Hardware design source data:
^^^^^^^^^^^^^^^^

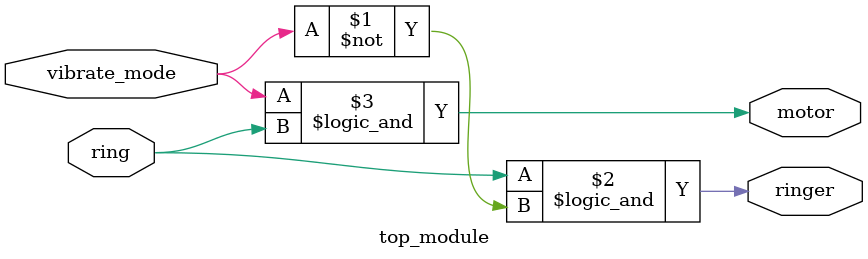
<source format=v>
module top_module (
    input ring,
    input vibrate_mode,
    output ringer,       // Make sound
    output motor         // Vibrate
);
    assign ringer = ring && ~vibrate_mode;
    assign motor = vibrate_mode && ring;

endmodule
</source>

^^^^^^^^^^^^^^^^

* _Prompt_
Retype each record exactly as it stands, but do not include the pictures.

* _Exercise response_
<source format=v>
module top_module (
    input ring,
    input vibrate_mode,
    output ringer,       // Make sound
    output motor         // Vibrate
);
    assign ringer = ring && ~vibrate_mode;
    assign motor = vibrate_mode && ring;

endmodule
</source>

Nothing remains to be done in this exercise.